Hacker News new | ask | show | jobs
by billisonline 1737 days ago
> we accidentally created an infinite event loop between two Lambdas. Racked up a several-hundred-thousand dollar bill in a couple of hours

May I ask how you dealt with this? Were you able to explain it to Amazon support and get some of these charges forgiven? Also, how would you recommend monitoring for this type of issue with Lambda?

Btw, this reminds me a lot of one of my own early career screw-ups, where I had a batch job uploading images that was set up with unlimited retries. It failed halfway through, and the unlimited retries caused it to upload the same three images 100,000 times each. We emailed Cloudinary, the image CDN we were using, and they graciously forgave the costs we had incurred for my mistake.

3 comments

> May I ask how you dealt with this? Were you able to explain it to Amazon support and get some of these charges forgiven? Also, how would you recommend monitoring for this type of issue with Lambda?

AWS support caught it before we did, so they did something on their end to throttle the Lambda invocations. We asked for billing forgiveness from them; last I heard that negotiation was still ongoing over a year after it occurred.

Part of the problem was we had temporarily disabled our billing alarms at the time for some reason, which caused our team to miss this spike. We've enabled alerts on both billing and Lambda invocation counts to see if either go outside of normal thresholds. It still doesn't hard-stop this from occurring again, but we at least get proactively notified about it before it gets as bad as it did. I don't think we've ever found a solution to cut off resource usage if something like this is detected.

Earlier in the week there was threads about how AWS will never implement resource blocking like you're talking about because big companies don't want to be shut off in the middle of a spike of traffic, and small companies don't pay enough money, and it's not like it hurts Amazon's bottom line
We use memory safe languages, type safe languages. AWS is not fundamentally billing safe.

Just to give you nightmares. There's been DDoS in the news lately, I'm surprised nobody has yet leveraged those bot nets to bankrupt orgs they don't like who use cloud autoscaling services.

I don't know how you monitor it, part of the issue is the sheer complexity. How do you know what to monitor? The billing page is probably the place to start - but it is too slow for many of these events.

I guess you could start with the common problems. Keep watchdogs on the number of lambdas being evoked, or any resource you spin up or that has autoscaling utilization. Egress bandwidth is definitely another I'd watch.

Dunno, just seems to me you'd need to watch every metric and report any spikes to someone who can eyeball the system.

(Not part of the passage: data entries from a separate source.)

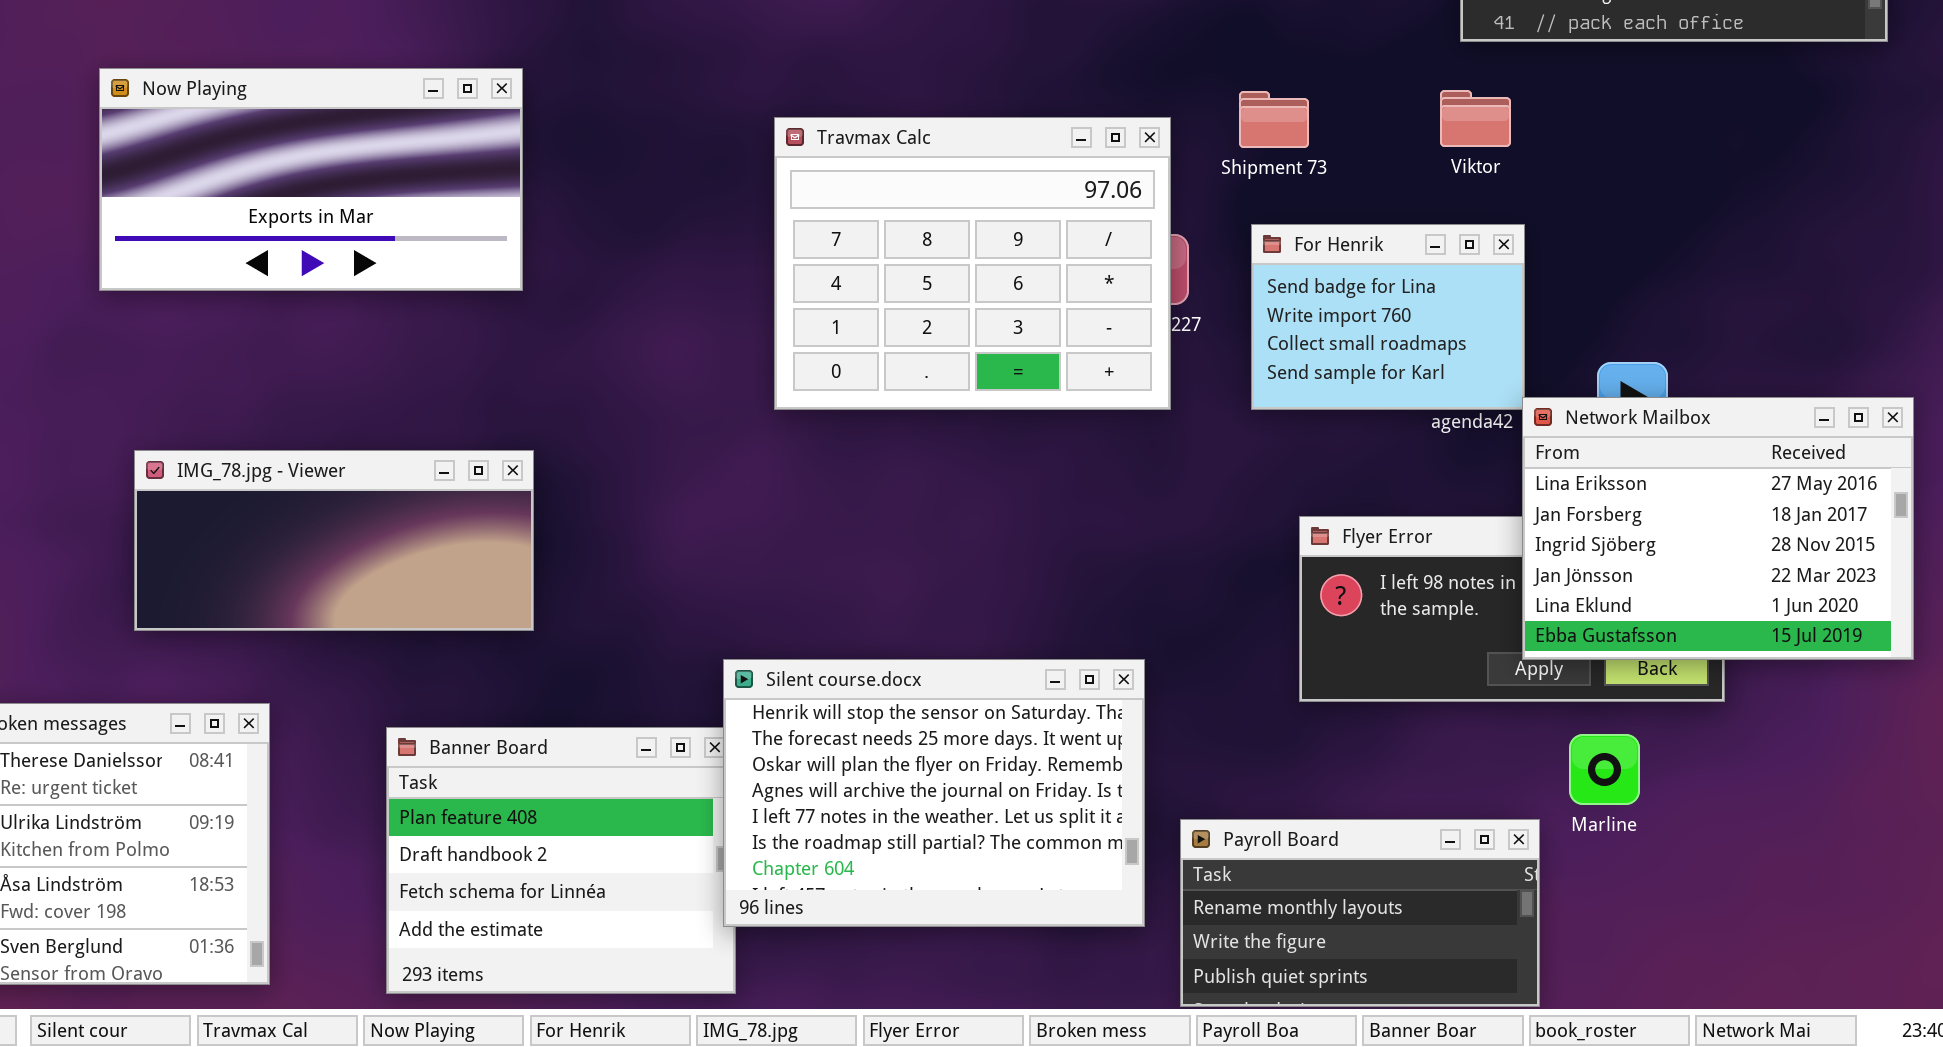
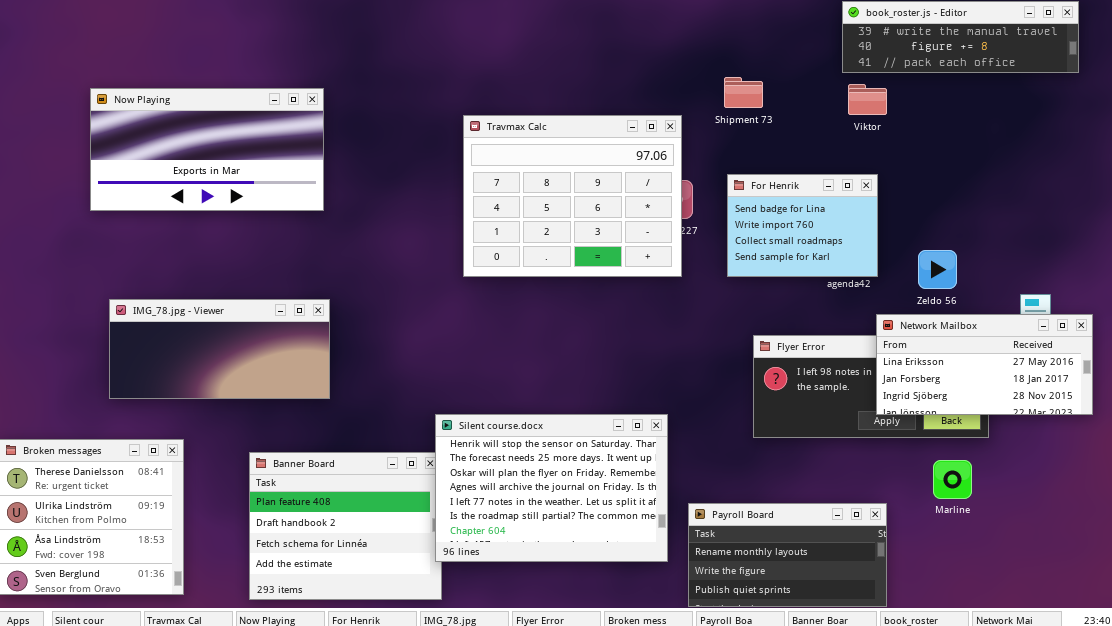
Viktor: [1440,90,1511,147] -> [848,84,887,115], moved
Shipment 73: [1239,91,1309,148] -> [724,77,763,108], moved
Network Mailbox: [1522,397,1914,660] -> [876,314,1093,415], resized
Marline: [1569,734,1640,805] -> [933,460,972,499], moved

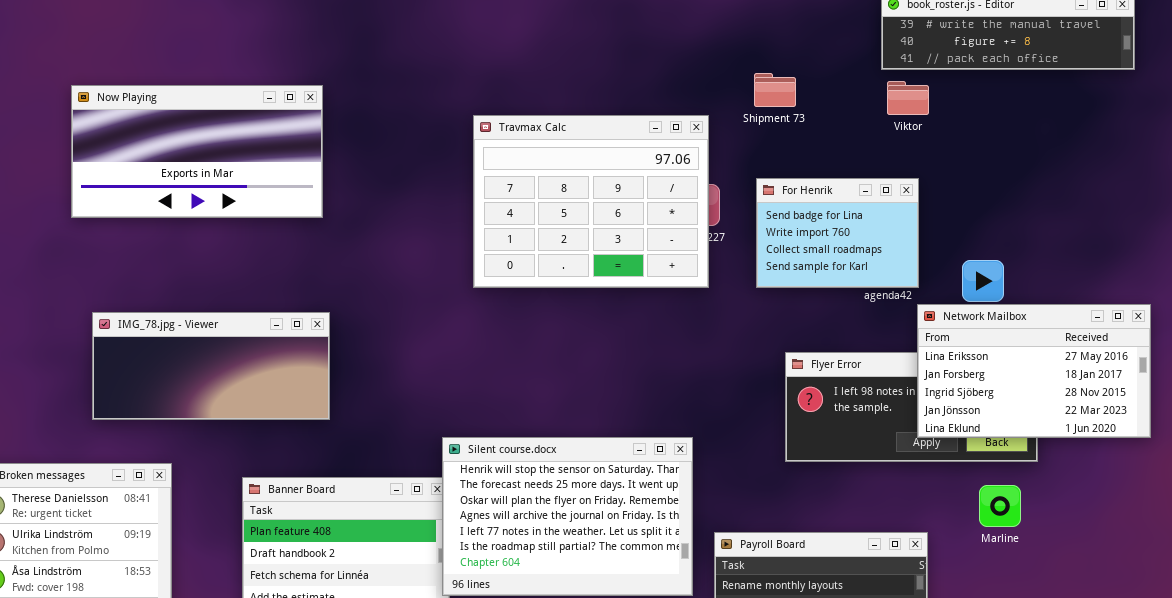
Network Mailbox: [876,314,1093,415] -> [917,304,1151,438], resized

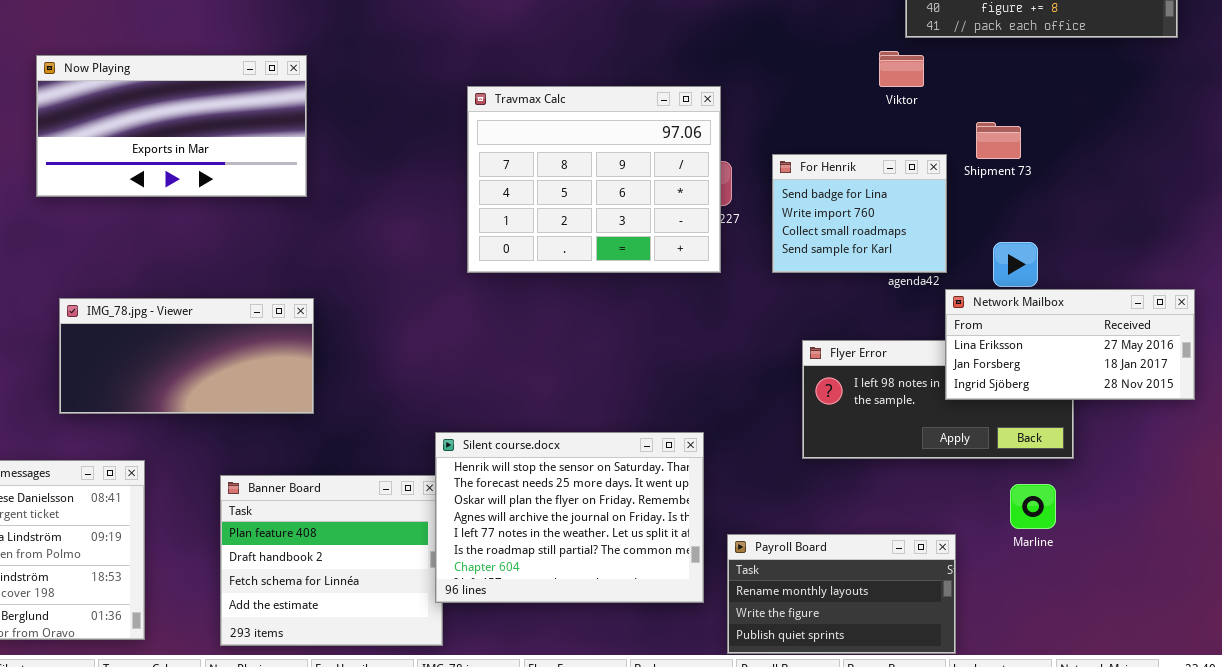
Shipment 73: [754,73,796,107] -> [976,122,1021,159], moved
Viktor: [887,81,929,115] -> [879,51,924,87], moved
Network Mailbox: [917,304,1151,438] -> [945,289,1195,400], resized

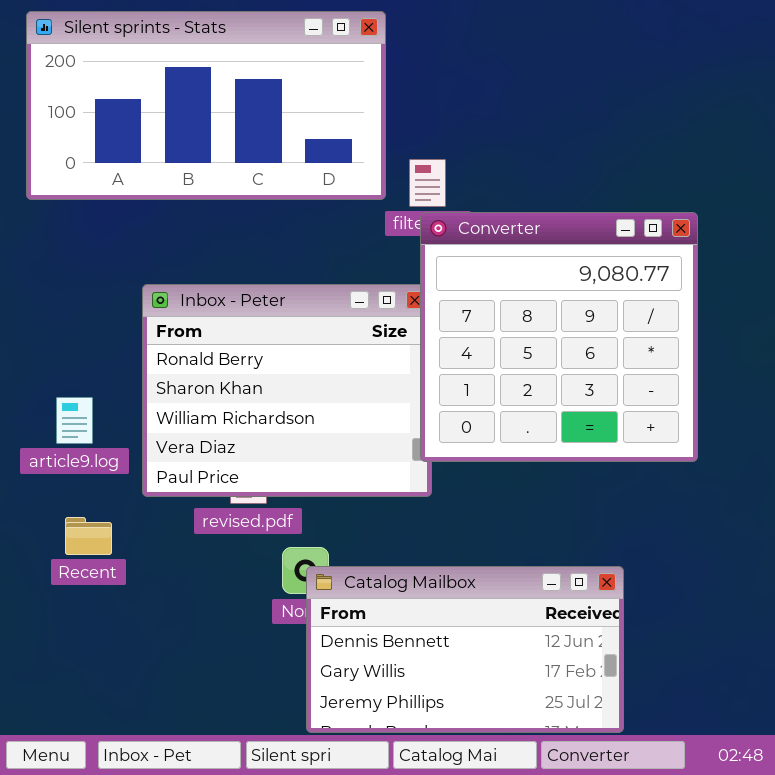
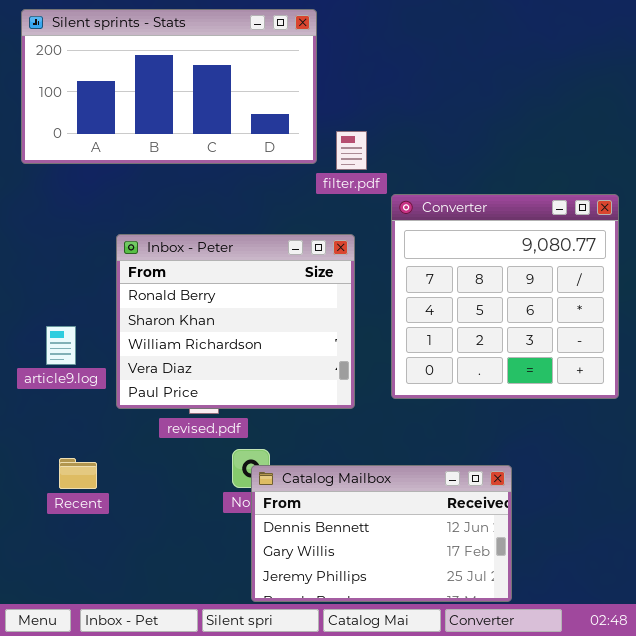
Converter: [420,212,698,462] -> [391,194,619,399], moved
Recent: [65,517,112,555] -> [59,458,97,489], moved

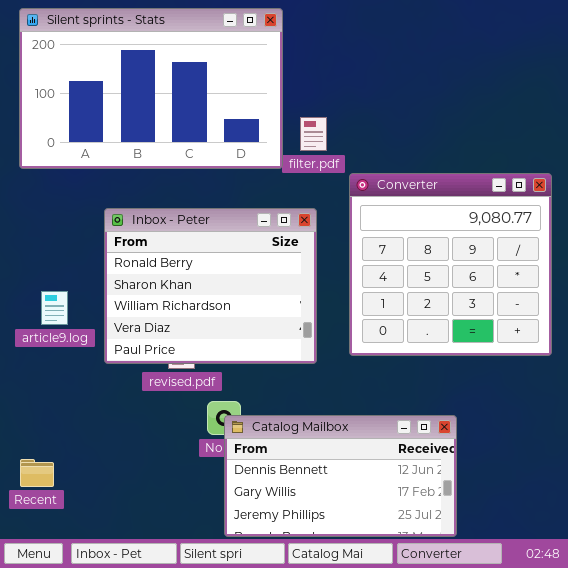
Silent sprints - Stats: [21,9,317,164] -> [19,8,283,169], resized
Recent: [59,458,97,489] -> [20,459,54,487], moved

For me? I limit my exposure to AWS as much as I reasonably can. The possibilities combined with the known nightmare scenarios, with a "recourse" that isn't always effective doesn't make for good sleep at night.

> There's been DDoS in the news lately, I'm surprised nobody has yet leveraged those bot nets to bankrupt orgs they don't like who use cloud autoscaling services.

AWS Shield Advanced actually offers DDoS cost protection to mitigate this specific risk: https://aws.amazon.com/shield/features/

> There's been DDoS in the news lately, I'm surprised nobody has yet leveraged those bot nets to bankrupt orgs they don't like who use cloud autoscaling services.

That’s interesting because I seems like it would happen, but what is in it for the attacker, whrn under threat they can implement caps?

A severe enough bill can cause an organization to be instantly bankrupt. No opportunity to try to do something like caps.

Regardless, turning on spending caps isn't a final solution to this particular attack. With caps the site/resources will hit the cap and go offline. Accomplishing what a DDoS generally tries to accomplish anyway.

The only real solution is that you have to have a cheap way to filter out the attacking requests.

Could only be an attack of spite, can’t really hold a ransom because the IPs of malicious traffic could be blocked or limits set after initial overspend. Perhaps if the botnet was big enough.
Some people get paid to destroy competition, others just enjoy watching the world burn...
I think you're limited to 1,000 concurrent Lambda invocation by default anyway. That said, it's not easy to get an overview of what's going on in an AWS account (except through Billing, but I don't know how up to the moment that is).
I've been able to get AWS support to waive fees for a runaway Lambda that no one spotted for a few weeks - they wanted an explanation of what happened and a mitigation strategy from us and that was it. It is still unresolved because AWS wants us to pay the bill so they can then issue a credit but the company credit card doesn't have a high enough limit to cover the bill.